Copy each line below that contains "программы".

DATA TO EXAMINE START

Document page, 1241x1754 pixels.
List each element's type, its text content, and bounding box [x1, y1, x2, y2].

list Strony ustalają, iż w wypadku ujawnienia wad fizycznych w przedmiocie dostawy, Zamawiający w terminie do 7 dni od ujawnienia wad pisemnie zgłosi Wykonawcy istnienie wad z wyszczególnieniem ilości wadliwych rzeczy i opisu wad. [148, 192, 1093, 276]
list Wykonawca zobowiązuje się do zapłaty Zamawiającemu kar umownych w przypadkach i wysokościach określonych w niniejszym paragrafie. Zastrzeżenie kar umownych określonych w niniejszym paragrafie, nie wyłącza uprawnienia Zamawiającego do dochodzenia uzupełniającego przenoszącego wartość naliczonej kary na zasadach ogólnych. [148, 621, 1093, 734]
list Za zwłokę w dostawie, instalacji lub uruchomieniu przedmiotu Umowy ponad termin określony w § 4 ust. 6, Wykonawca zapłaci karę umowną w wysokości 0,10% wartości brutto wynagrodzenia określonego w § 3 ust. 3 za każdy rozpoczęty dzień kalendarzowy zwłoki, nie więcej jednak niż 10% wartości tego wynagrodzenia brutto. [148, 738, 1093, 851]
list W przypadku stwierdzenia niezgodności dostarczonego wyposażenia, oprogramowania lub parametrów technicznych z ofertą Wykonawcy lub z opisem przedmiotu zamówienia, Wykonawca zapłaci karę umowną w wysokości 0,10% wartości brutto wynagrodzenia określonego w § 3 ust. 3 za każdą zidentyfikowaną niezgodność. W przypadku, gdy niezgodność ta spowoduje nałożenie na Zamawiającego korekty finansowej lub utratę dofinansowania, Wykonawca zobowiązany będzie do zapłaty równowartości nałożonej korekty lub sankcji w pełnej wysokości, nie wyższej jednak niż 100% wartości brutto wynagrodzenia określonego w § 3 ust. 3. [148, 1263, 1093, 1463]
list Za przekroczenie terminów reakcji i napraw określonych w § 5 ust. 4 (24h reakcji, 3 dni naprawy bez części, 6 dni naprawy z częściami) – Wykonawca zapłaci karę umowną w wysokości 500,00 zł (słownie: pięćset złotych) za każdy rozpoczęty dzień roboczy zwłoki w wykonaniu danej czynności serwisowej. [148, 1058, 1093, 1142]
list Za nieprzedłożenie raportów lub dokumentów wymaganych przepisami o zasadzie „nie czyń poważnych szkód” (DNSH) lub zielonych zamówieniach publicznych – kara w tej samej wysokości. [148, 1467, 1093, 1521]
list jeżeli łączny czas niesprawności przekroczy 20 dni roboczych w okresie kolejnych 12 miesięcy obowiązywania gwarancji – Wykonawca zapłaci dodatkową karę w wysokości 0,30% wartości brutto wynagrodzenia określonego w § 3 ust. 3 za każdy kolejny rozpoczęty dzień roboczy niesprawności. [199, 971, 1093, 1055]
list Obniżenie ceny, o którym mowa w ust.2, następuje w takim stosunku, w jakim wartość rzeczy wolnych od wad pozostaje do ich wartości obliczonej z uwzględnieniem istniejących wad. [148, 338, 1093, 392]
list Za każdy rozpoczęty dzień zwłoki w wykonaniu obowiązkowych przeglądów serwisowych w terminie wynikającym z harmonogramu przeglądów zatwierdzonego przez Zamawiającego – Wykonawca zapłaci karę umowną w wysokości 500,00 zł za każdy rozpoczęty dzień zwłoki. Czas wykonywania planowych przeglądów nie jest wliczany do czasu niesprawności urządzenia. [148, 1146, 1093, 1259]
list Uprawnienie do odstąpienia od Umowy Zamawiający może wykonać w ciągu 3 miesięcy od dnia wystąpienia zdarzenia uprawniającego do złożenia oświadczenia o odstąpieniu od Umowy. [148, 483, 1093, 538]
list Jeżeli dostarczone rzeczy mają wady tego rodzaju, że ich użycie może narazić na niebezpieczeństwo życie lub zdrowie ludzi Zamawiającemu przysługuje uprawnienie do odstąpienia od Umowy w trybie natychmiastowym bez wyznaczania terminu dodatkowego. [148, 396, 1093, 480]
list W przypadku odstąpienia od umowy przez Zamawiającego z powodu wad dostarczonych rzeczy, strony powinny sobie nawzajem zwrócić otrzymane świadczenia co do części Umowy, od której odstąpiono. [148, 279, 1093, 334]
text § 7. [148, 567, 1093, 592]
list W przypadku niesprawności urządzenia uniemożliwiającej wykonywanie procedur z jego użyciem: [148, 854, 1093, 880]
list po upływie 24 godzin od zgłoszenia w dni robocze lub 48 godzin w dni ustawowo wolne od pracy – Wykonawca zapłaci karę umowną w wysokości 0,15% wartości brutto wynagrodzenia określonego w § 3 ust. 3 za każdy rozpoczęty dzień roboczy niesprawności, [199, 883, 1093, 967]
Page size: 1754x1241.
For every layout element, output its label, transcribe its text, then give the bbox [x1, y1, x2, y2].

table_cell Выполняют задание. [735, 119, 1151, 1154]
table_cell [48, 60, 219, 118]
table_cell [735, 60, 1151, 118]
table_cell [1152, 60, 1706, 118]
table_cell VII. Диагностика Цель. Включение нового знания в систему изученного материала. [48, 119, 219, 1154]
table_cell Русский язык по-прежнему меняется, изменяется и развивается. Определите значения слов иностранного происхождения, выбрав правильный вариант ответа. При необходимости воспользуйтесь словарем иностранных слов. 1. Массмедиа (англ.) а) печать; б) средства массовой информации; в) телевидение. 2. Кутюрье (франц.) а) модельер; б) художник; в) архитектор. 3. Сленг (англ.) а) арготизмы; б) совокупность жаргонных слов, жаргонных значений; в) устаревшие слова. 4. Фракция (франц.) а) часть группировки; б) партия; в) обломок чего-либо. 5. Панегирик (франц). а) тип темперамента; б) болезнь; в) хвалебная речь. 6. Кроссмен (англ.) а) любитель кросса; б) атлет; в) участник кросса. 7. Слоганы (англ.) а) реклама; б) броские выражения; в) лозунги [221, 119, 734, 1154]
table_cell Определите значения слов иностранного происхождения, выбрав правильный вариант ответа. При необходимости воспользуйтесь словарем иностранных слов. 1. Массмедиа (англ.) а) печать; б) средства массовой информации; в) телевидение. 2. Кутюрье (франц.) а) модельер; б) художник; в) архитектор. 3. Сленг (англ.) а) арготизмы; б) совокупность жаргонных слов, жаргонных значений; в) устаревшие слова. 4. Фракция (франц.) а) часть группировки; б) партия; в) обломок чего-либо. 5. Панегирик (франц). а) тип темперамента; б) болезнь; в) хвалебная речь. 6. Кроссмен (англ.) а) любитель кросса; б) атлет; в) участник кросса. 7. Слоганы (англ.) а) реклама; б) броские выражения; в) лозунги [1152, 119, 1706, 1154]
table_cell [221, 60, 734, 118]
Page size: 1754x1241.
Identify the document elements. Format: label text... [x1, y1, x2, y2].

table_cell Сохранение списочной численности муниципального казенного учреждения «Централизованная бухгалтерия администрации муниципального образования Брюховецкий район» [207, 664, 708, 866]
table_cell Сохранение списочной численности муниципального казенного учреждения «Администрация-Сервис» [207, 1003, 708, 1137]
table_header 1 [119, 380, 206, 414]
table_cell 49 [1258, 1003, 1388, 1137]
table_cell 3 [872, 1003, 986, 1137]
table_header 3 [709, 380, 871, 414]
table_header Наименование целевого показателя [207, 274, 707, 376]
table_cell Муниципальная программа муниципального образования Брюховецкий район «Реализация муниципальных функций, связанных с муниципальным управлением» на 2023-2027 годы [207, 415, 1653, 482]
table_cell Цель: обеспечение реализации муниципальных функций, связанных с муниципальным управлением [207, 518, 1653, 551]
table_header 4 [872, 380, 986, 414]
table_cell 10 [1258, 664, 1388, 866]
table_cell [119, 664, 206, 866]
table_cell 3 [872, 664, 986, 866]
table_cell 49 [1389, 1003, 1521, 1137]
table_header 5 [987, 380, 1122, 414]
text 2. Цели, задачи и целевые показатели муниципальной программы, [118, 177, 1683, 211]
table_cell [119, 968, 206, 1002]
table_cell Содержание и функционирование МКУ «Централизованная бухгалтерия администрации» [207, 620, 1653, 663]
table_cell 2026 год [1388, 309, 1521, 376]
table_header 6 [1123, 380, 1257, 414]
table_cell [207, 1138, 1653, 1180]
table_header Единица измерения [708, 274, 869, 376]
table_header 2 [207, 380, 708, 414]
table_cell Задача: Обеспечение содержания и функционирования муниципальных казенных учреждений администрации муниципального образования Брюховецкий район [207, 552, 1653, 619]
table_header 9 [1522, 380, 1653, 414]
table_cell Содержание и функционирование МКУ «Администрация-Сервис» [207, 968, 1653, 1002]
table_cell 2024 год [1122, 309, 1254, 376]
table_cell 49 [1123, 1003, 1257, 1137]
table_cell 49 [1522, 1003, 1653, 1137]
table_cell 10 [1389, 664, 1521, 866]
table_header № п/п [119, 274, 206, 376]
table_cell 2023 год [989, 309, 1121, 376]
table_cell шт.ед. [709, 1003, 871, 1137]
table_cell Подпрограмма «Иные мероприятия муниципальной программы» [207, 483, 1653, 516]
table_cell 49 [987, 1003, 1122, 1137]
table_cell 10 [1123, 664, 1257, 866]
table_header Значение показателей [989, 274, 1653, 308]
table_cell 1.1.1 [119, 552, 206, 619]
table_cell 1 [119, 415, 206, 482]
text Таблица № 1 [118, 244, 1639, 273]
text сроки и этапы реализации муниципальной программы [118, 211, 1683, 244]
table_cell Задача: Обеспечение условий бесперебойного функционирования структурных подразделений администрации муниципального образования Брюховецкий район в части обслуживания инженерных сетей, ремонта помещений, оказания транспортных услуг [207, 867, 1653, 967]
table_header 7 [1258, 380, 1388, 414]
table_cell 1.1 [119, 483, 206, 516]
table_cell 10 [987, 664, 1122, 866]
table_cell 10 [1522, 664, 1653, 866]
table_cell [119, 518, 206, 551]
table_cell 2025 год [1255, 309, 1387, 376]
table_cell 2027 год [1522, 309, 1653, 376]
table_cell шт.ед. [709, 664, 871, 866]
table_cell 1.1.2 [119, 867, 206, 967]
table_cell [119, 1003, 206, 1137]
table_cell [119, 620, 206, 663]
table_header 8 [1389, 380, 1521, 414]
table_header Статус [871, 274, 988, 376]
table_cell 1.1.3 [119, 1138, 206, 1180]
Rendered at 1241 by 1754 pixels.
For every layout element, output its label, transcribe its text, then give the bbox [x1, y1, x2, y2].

DATA TO EXAMINE END

**RESPONSE FOR THIS EXERCISE**
text 2. Цели, задачи и целевые показатели муниципальной программы, [118, 177, 1683, 211]
table_cell Подпрограмма «Иные мероприятия муниципальной программы» [207, 483, 1653, 516]
text сроки и этапы реализации муниципальной программы [118, 211, 1683, 244]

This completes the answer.